Martin Schulz: Frischer Wind aus Brüssel

Foto: Martin Schulz bei Flickr. Lizensiert nach Creative Commons 2.0 Generic

Sigmar Gabriel hat Platz gemacht, Platz für seinen Parteikollegen Martin Schulz. Eine bessere Entscheidung hätte der SPD-Chef nicht treffen können: Mit Schulz steigt endlich ein Kanzlerkandidat in den Wahlkampf-Ring, der Merkel die Stirn bieten kann. Ein Kommentar.

Wenn morgen Bundestagswahl wäre, würden gerade einmal 21 Prozent der Deutschen die SPD wählen. So zumindest geht es aus den aktuellen Zahlen des ZDF-Politbarometers hervor. 21 Prozent – das sind Welten hinter dem Wahlergebnis von 2013 (25,7 Prozent) und noch größere Welten hinter der Union mit derzeit etwa 36 Prozent.

Viel Zeit bleibt der SPD nicht mehr, um das zu ändern: In genau acht Monaten, am 24. September, wird in Deutschland gewählt. Der Wendepunkt im Vorwahlkampf könnte genau jetzt gekommen sein: Denn der ehemalige Europaparlamentspräsident Schulz bringt endlich frischen Wind und vor allem ein sympathisches Gesicht in die Parteispitze. Schulz ist wortgewandt, hält emotionale Reden. Ein klarer Kontrast zum sachlichen Ton der Kanzlerin. 

Auch in Sachen Beliebtheit kann er mit Merkel mithalten: Laut ARD-Deutschlandtrend von Dezember kommen beide Kanzlerkandidaten auf 57 Prozent Zustimmung in der Bevölkerung. Gabriel liegt mit nur 43 Prozent deutlich abgeschlagen. Und insbesondere für jene, die nach zwölf Jahren Angela Merkel eine Veränderung herbeisehnen, gibt es mit Schulz nun eine echte Alternative.
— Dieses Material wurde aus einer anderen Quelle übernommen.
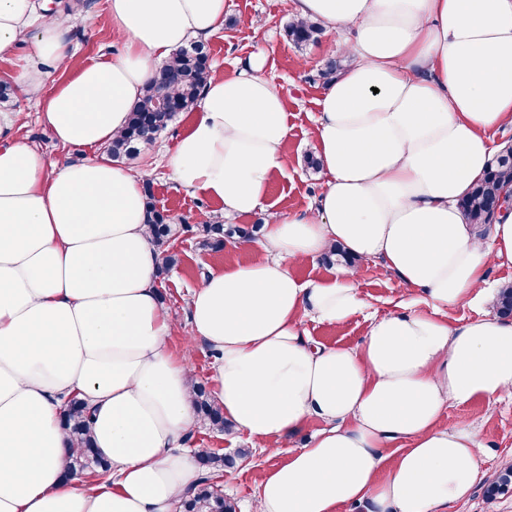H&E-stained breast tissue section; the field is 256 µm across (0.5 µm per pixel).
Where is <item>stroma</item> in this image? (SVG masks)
Returning a JSON list of instances; mask_svg holds the SVG:
<instances>
[{"mask_svg": "<svg viewBox=\"0 0 512 512\" xmlns=\"http://www.w3.org/2000/svg\"><path fill=\"white\" fill-rule=\"evenodd\" d=\"M108 0H87V6L76 16L67 32L70 53L55 72V80L65 79L75 68L99 58L118 56L121 41L112 31ZM292 0H224V25L208 38L212 67L232 75L249 59L263 60V73L281 89L289 115L290 132L284 144L288 166L269 185L266 208L257 219H244V226L254 221H267L285 212H302L313 206L326 186L322 173L309 169L306 154L315 152L312 137L317 102L327 84L325 70L332 60L326 46L329 34L317 41L295 46L288 40L285 27L291 21ZM12 111L22 113L24 124L14 133L15 138L36 145L50 160L58 163L76 162L87 156L83 147L61 148L52 140L41 119L35 99L16 94ZM193 115L181 113L169 130L148 150L130 161L133 171L145 173L156 205L171 215L178 224L192 225L193 230L181 234L174 242L180 264L160 278V293L171 325L169 344L174 352L182 351V341L189 329V299L194 288L212 271L246 265L263 258L264 238L255 233L251 241L238 235L225 238L222 249L215 250L202 243L196 226L201 221H223L224 208L209 199L180 188L165 166L167 154L173 150L177 135L187 128ZM359 291L371 310L383 315L394 311L400 300L422 299V292L405 287L394 274L383 271L380 261L358 263ZM368 323L358 315L336 325L307 322L312 340L324 347L359 346ZM465 421L474 424L489 448L488 456L479 463L478 480L470 495L449 505L446 512H512V491L487 499L485 490L499 472L512 466V398L496 402L474 400L445 410L441 422L451 426ZM322 427L311 421L284 438L279 454L261 452L256 443L248 441L234 430L216 432L196 421L190 440L191 447L212 448L232 458L231 466L222 468L223 478L218 491L236 504V512H249L257 491L261 471L278 466L288 459L289 451L304 447Z\"/></svg>", "mask_w": 512, "mask_h": 512, "instance_id": "1", "label": "stroma"}]
</instances>
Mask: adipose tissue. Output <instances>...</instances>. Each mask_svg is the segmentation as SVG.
<instances>
[{
	"label": "adipose tissue",
	"instance_id": "obj_1",
	"mask_svg": "<svg viewBox=\"0 0 512 512\" xmlns=\"http://www.w3.org/2000/svg\"><path fill=\"white\" fill-rule=\"evenodd\" d=\"M109 10L122 54L56 83L68 17L0 0V54L32 45L21 90L59 145L93 150L57 164L13 139L19 115L0 111V512H175L200 476L181 447L196 378L168 342L142 177L99 148L160 62L223 26L224 0ZM292 18L341 35L314 125L326 188L266 224V258L193 290L183 347L211 350L213 399L267 453L323 423L262 473L251 512H439L470 494L487 453L472 424L444 426L443 412L512 397V319L494 312L501 286L487 277L512 265V206L485 237L459 207L496 152L493 133L512 125V0H293ZM289 131L260 65L214 74L168 157L171 178L223 204L225 219L256 215L287 166ZM337 244L421 289L427 309L370 316L354 348L315 346L306 320L364 311L357 270L303 283L289 267ZM463 302L486 312L450 325ZM74 396L93 413L111 484L63 477L77 446L61 411Z\"/></svg>",
	"mask_w": 512,
	"mask_h": 512
}]
</instances>
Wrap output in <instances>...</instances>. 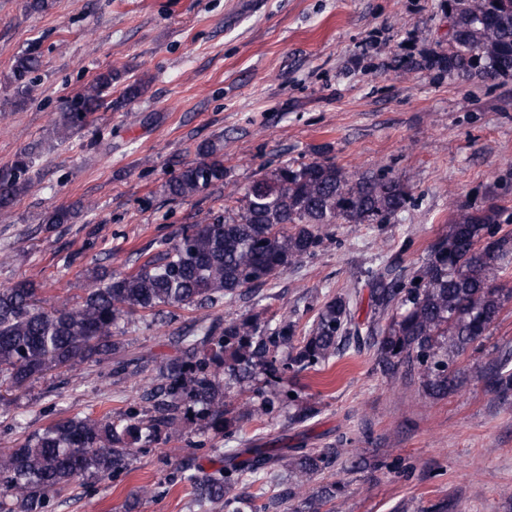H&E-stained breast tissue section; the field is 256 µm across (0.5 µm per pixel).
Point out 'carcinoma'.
Here are the masks:
<instances>
[{
  "label": "carcinoma",
  "instance_id": "obj_1",
  "mask_svg": "<svg viewBox=\"0 0 512 512\" xmlns=\"http://www.w3.org/2000/svg\"><path fill=\"white\" fill-rule=\"evenodd\" d=\"M448 50L428 59L462 79L512 77V0H447ZM41 44L34 41L16 55L6 77L16 103L31 99L41 66ZM112 71L99 74L68 99L54 121V137L64 142L90 127L100 110L119 109L142 93L128 85L122 96L108 99ZM200 160L184 165L164 187L173 199H185L224 184V156L212 142L197 148ZM36 154L25 150L0 167V211L10 209L33 182ZM411 201L408 186L380 169L350 175L336 163L313 160L262 169L238 199L237 212L210 210L182 227L178 239L131 273L95 272L80 302L46 308L28 281L0 288V389H18L54 369L75 370L115 349V330L127 315L160 307L184 309L219 298L229 300L273 278L313 255L332 224H387ZM76 212L61 207L48 224H71ZM512 222L501 207L457 209L448 234L429 247V259L412 279L390 268L371 276L373 318L366 335L377 347L388 371L405 364L435 399L458 390L463 380L452 366L468 348L486 336L512 292L494 285L497 272L512 256V235L502 225ZM350 295L326 301L312 325L279 357L297 325L281 320L261 322L257 315L215 319L201 333L184 337L186 357L160 370L143 398L153 403L148 415L135 408L116 416H73L60 419L15 448L0 451V512H44L61 487L85 476L108 478L127 468L136 448L163 442L169 429L192 415L207 421L217 435L233 436L240 423L271 417L291 390L262 400L228 405L224 381L243 383L262 372L282 380L289 373L316 371L339 355L352 332ZM497 393H512V354L494 360L486 374ZM349 455L355 469L413 467L397 458L373 462L339 445L295 454L286 448H250L247 457L187 481L201 508L218 506L242 512L237 485L247 480L279 482L288 473L282 499L296 500L294 512H333L343 486L322 482L307 487Z\"/></svg>",
  "mask_w": 512,
  "mask_h": 512
}]
</instances>
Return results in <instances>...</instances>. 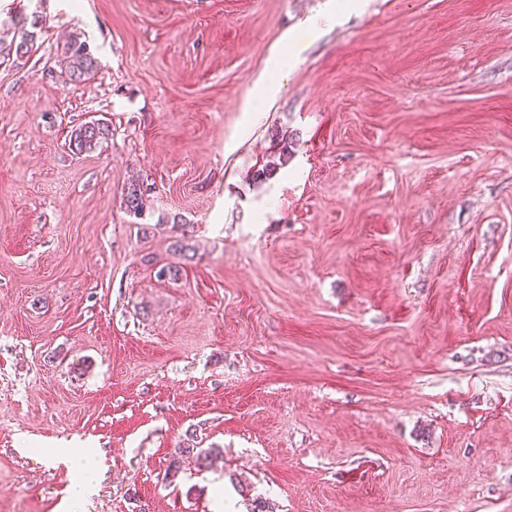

Martin Schulz: Wer er ist, woher er kommt

Bekannt ist Martin Schulz vor allem als SPD-Politiker in Brüssel. Doch ein Blick in seine Biografie lohnt sich, denn sie ist alles andere als typisch für einen Spitzenpolitiker.

Schulz wurde 1955 in Würselen bei Aachen geboren. Er besuchte dort auch das Gymnasium, jedoch ohne abschließend sein Abitur zu machen: Wegen schlechter Leistungen schaffte er die Zulassung nicht. Er wurde, wie er später in Interviews erzählte, alkoholabhängig. Nach einem Jahr der Arbeitslosigkeit begann er eine Lehre zum Buchhändler und bekam nach und nach sein Alkoholproblem in den Griff. Schließlich machte er sich mit einer eigenen Buchhandlung selbstständig.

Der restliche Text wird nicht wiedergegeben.